### [Objective]
Reproduce every item below character for character.

### [Records from a dataset]
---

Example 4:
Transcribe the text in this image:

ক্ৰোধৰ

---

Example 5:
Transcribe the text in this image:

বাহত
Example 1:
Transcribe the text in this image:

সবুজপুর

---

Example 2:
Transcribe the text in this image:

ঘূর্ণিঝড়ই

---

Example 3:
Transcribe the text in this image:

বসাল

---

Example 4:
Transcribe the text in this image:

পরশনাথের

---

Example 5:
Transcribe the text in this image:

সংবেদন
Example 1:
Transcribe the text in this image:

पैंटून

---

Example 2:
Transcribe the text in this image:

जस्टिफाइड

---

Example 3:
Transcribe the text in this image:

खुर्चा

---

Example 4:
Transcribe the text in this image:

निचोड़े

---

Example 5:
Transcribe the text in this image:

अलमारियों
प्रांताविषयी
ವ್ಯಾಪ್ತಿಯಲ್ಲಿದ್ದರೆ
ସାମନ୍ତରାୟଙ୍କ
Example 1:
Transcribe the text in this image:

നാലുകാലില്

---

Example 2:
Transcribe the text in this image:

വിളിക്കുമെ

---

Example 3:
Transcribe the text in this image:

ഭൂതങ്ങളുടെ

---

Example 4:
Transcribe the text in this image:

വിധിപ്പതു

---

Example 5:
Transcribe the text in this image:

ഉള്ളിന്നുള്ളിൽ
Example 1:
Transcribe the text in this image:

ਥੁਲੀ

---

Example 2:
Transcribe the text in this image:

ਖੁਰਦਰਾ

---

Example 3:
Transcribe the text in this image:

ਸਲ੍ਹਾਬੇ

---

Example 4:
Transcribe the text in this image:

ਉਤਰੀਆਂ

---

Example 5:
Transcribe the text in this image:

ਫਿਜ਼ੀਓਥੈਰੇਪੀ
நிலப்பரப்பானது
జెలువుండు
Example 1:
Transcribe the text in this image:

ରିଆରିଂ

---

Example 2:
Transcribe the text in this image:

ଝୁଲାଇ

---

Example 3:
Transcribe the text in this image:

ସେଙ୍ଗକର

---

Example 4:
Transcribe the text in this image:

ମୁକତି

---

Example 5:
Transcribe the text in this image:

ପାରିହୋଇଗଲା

### [Response to this exercise]
---

Example 4:
Transcribe the text in this image:

ক্ৰোধৰ

---

Example 5:
Transcribe the text in this image:

বাহত
Example 1:
Transcribe the text in this image:

সবুজপুর

---

Example 2:
Transcribe the text in this image:

ঘূর্ণিঝড়ই

---

Example 3:
Transcribe the text in this image:

বসাল

---

Example 4:
Transcribe the text in this image:

পরশনাথের

---

Example 5:
Transcribe the text in this image:

সংবেদন
Example 1:
Transcribe the text in this image:

पैंटून

---

Example 2:
Transcribe the text in this image:

जस्टिफाइड

---

Example 3:
Transcribe the text in this image:

खुर्चा

---

Example 4:
Transcribe the text in this image:

निचोड़े

---

Example 5:
Transcribe the text in this image:

अलमारियों
प्रांताविषयी
ವ್ಯಾಪ್ತಿಯಲ್ಲಿದ್ದರೆ
ସାମନ୍ତରାୟଙ୍କ
Example 1:
Transcribe the text in this image:

നാലുകാലില്

---

Example 2:
Transcribe the text in this image:

വിളിക്കുമെ

---

Example 3:
Transcribe the text in this image:

ഭൂതങ്ങളുടെ

---

Example 4:
Transcribe the text in this image:

വിധിപ്പതു

---

Example 5:
Transcribe the text in this image:

ഉള്ളിന്നുള്ളിൽ
Example 1:
Transcribe the text in this image:

ਥੁਲੀ

---

Example 2:
Transcribe the text in this image:

ਖੁਰਦਰਾ

---

Example 3:
Transcribe the text in this image:

ਸਲ੍ਹਾਬੇ

---

Example 4:
Transcribe the text in this image:

ਉਤਰੀਆਂ

---

Example 5:
Transcribe the text in this image:

ਫਿਜ਼ੀਓਥੈਰੇਪੀ
நிலப்பரப்பானது
జెలువుండు
Example 1:
Transcribe the text in this image:

ରିଆରିଂ

---

Example 2:
Transcribe the text in this image:

ଝୁଲାଇ

---

Example 3:
Transcribe the text in this image:

ସେଙ୍ଗକର

---

Example 4:
Transcribe the text in this image:

ମୁକତି

---

Example 5:
Transcribe the text in this image:

ପାରିହୋଇଗଲା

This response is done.